# Compression

> How SlateDB compresses SST data and metadata

SlateDB compresses SST data in two different ways. One is built into the row format and is always on. The other is an optional codec you choose for WAL SSTs and regular SSTs.

- Prefix compression happens inside each SST data block. [`SstRowCodecV2`](https://github.com/slatedb/slatedb/blob/main/slatedb/src/format/row_codec_v2.rs) encodes each key relative to the previous key, with restart points that store full keys so readers can still seek within the block. This reduces repeated key bytes even when block compression is disabled. [Data Modeling](/docs/operations/data-modeling#prefix-compression) covers the effect on key layout.
- Block compression is controlled by [`Settings::compression_codec`](https://docs.rs/slatedb/latest/slatedb/config/struct.Settings.html#structfield.compression_codec) and [`CompressionCodec`](https://docs.rs/slatedb/latest/slatedb/config/enum.CompressionCodec.html). This applies to all blocks (data, indexes, filters, and stats).

## Codecs

The available codecs are a build-time choice. The `slatedb` crate exposes Snappy, Zlib, LZ4, and Zstd behind Cargo features. The `compression` feature enables Snappy. The `zlib`, `lz4`, and `zstd` features enable those codecs directly.

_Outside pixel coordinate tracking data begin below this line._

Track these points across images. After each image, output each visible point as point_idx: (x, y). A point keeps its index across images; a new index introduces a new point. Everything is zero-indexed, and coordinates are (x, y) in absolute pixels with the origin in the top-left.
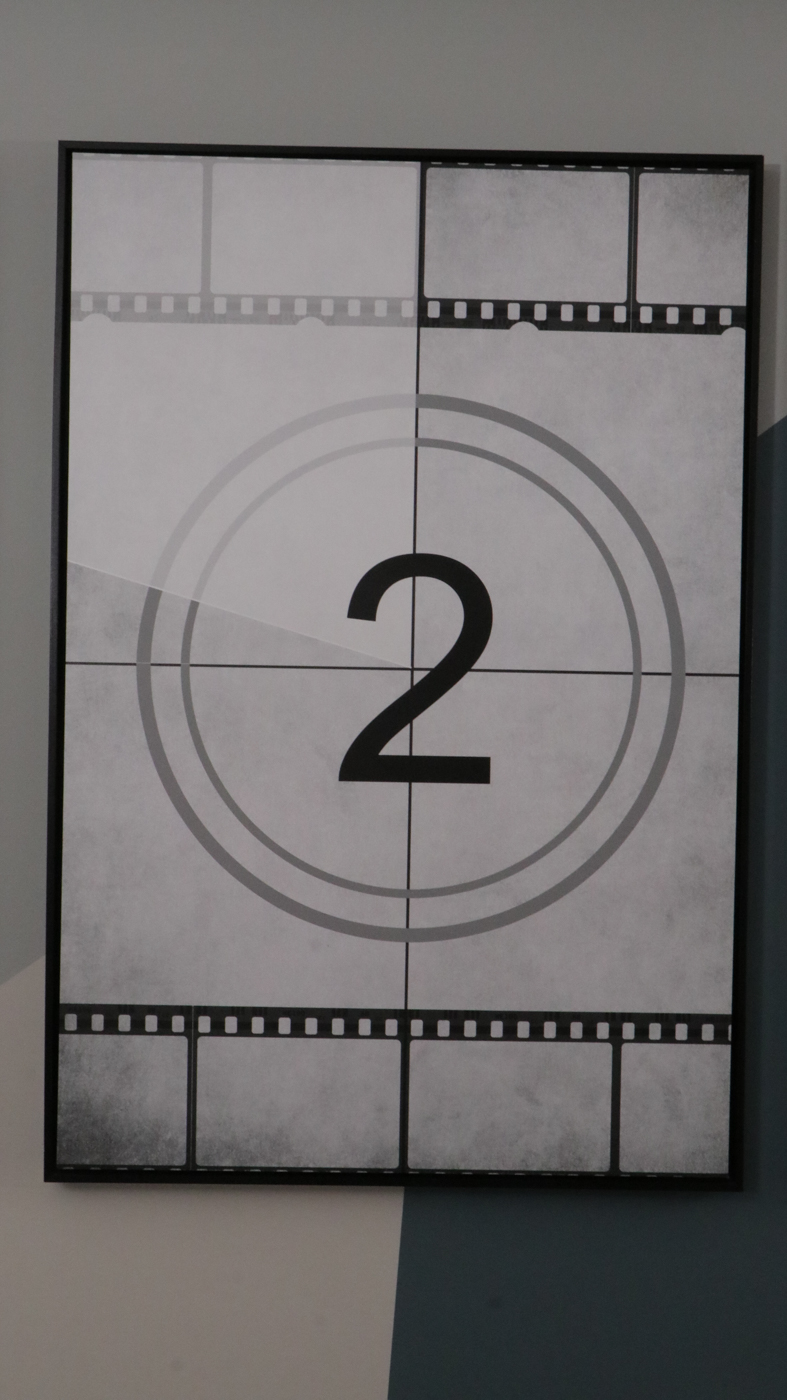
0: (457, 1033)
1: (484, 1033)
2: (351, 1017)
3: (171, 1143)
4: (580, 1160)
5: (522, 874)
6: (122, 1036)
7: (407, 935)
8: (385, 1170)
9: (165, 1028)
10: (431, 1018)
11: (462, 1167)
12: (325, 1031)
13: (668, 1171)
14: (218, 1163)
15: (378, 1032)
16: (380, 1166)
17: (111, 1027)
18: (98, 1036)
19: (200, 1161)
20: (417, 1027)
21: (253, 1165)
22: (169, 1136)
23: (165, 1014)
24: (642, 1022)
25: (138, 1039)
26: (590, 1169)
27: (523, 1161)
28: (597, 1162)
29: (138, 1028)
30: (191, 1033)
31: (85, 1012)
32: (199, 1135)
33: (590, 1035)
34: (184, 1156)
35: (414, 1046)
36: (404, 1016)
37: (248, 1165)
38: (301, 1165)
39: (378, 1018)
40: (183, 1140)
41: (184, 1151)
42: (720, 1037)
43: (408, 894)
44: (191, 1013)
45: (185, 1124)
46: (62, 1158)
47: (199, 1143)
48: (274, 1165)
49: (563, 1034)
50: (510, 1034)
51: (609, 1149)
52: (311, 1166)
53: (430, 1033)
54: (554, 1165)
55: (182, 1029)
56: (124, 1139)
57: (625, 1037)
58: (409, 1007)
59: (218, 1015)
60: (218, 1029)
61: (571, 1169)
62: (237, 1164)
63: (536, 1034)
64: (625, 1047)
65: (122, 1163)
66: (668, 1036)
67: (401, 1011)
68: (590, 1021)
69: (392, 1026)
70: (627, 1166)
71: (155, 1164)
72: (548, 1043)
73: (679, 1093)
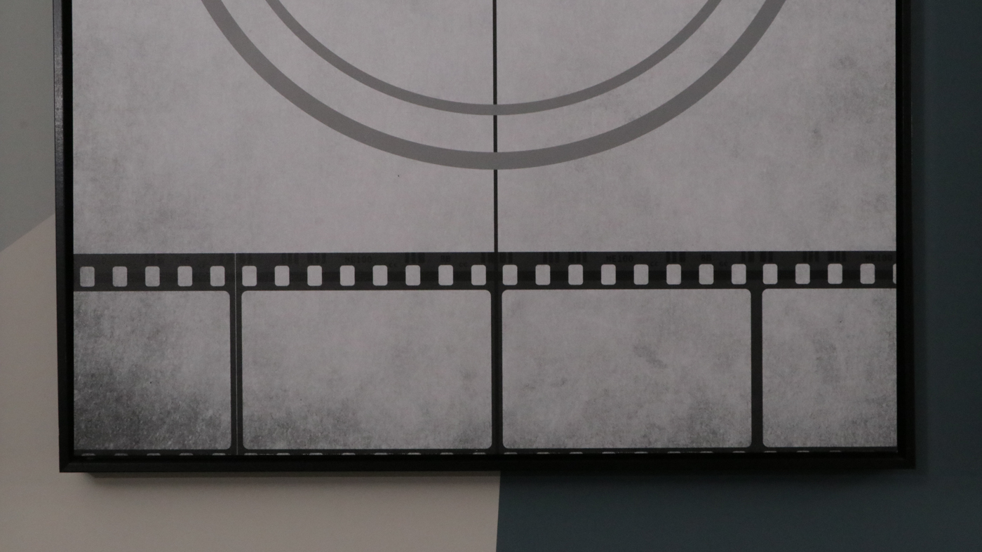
0: (559, 280)
1: (592, 280)
2: (429, 263)
3: (212, 423)
4: (714, 433)
5: (634, 83)
6: (149, 293)
7: (496, 161)
8: (474, 450)
9: (201, 282)
10: (527, 263)
11: (570, 445)
12: (397, 281)
13: (823, 445)
14: (269, 446)
15: (462, 280)
16: (469, 446)
17: (137, 282)
18: (121, 292)
19: (247, 445)
20: (510, 273)
21: (312, 447)
22: (210, 413)
23: (201, 264)
24: (786, 262)
25: (169, 296)
26: (727, 445)
27: (645, 436)
28: (736, 436)
29: (169, 282)
30: (234, 287)
31: (104, 264)
32: (246, 412)
33: (723, 279)
34: (230, 436)
35: (508, 297)
36: (494, 261)
37: (306, 447)
38: (372, 447)
39: (462, 263)
40: (226, 418)
41: (229, 431)
42: (882, 280)
43: (495, 110)
44: (233, 263)
45: (230, 398)
46: (80, 443)
47: (246, 422)
48: (338, 447)
49: (690, 280)
50: (624, 280)
51: (750, 419)
52: (384, 447)
53: (526, 280)
54: (684, 441)
55: (222, 283)
56: (154, 418)
57: (766, 281)
58: (500, 250)
59: (266, 264)
60: (266, 282)
61: (705, 445)
62: (294, 447)
63: (658, 280)
64: (767, 294)
65: (153, 448)
66: (819, 279)
67: (491, 253)
68: (723, 262)
69: (479, 274)
70: (772, 439)
71: (193, 448)
72: (672, 291)
73: (835, 349)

The selected codec is stored in each SST's metadata. Changing `compression_codec` only affects new WAL and SST files. Existing files keep the codec they were written with, so a database can temporarily contain a mix of uncompressed files and files written with different codecs while flush and compaction rewrite older data.

## Tradeoffs

Compression reduces object-store bytes, network transfer, and cache footprint. That usually helps storage cost and scan-heavy workloads. The cost is CPU on both write and read.

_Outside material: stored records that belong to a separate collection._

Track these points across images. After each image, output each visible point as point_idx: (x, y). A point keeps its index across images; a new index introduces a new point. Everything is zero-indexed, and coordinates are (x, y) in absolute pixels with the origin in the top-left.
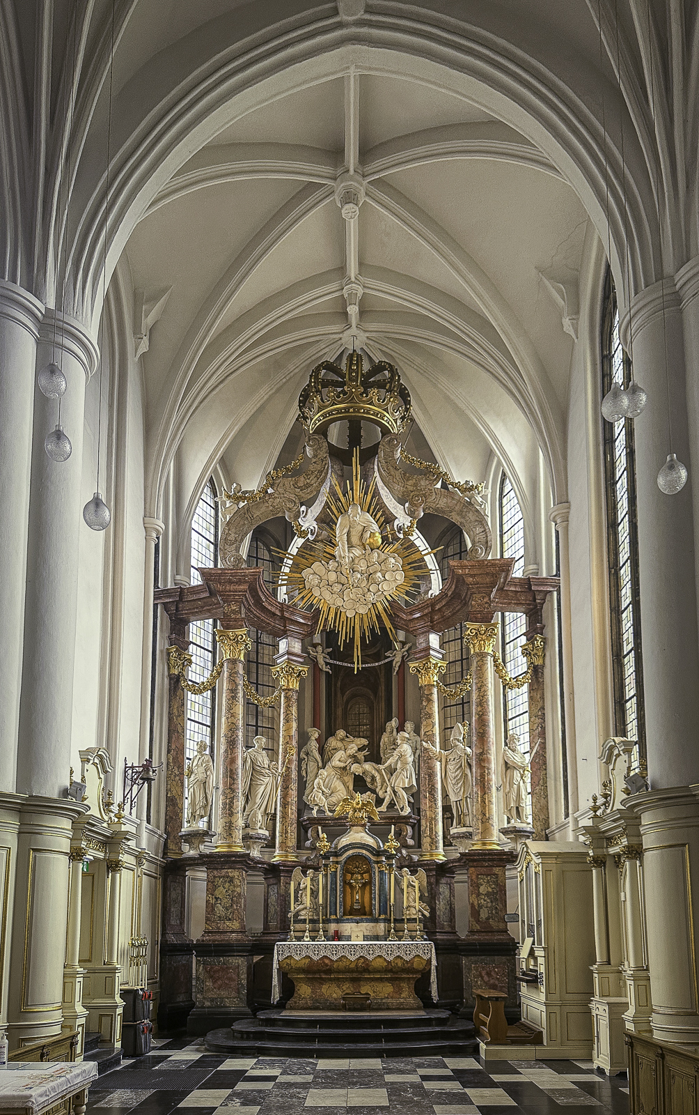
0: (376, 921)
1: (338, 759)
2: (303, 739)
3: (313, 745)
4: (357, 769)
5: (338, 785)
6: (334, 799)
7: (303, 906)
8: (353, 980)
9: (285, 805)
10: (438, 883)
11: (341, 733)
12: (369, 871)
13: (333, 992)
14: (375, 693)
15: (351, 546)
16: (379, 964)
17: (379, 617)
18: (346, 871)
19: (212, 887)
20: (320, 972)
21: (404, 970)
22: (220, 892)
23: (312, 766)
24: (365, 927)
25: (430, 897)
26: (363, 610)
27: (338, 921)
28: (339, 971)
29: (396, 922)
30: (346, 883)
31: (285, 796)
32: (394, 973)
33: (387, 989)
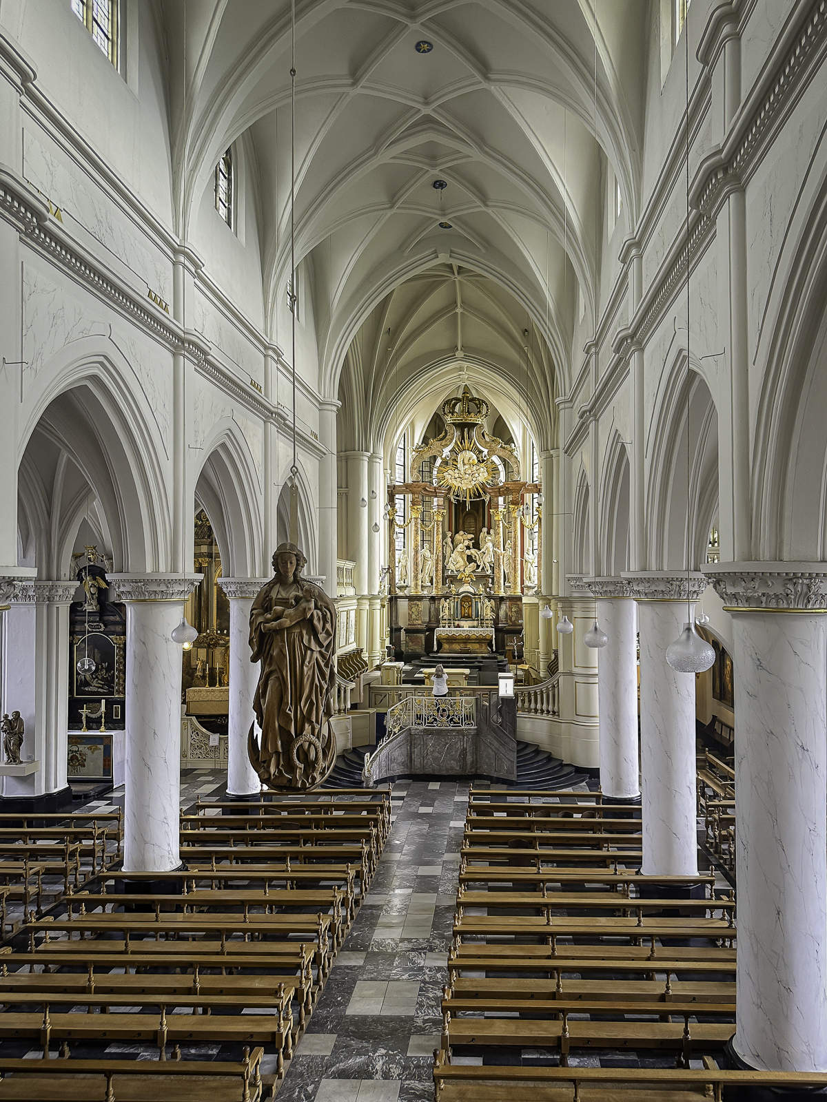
0: (474, 620)
1: (460, 547)
2: (444, 537)
3: (449, 540)
4: (468, 552)
5: (460, 559)
6: (458, 566)
7: (445, 614)
8: (464, 643)
9: (437, 571)
10: (500, 604)
11: (461, 533)
12: (471, 601)
13: (457, 647)
14: (478, 513)
15: (464, 464)
16: (474, 637)
17: (477, 489)
18: (462, 601)
19: (410, 608)
20: (452, 640)
21: (482, 639)
22: (414, 610)
23: (449, 550)
24: (470, 623)
25: (496, 611)
26: (470, 487)
27: (458, 620)
28: (459, 639)
29: (482, 622)
30: (461, 605)
31: (437, 567)
32: (480, 640)
33: (477, 646)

Block size changes the tradeoff. Larger blocks usually compress better. Smaller blocks reduce over-read on point lookups. The [Tuning](/docs/operations/tuning) page covers the operational knobs.

Prefix compression has its own tradeoff. It helps most when adjacent sorted keys share long prefixes, because that reduces repeated key bytes inside a block. The cost is extra decode work within each restart region: after seeking to a restart point, SlateDB might need to reconstruct several keys before it reaches the target entry.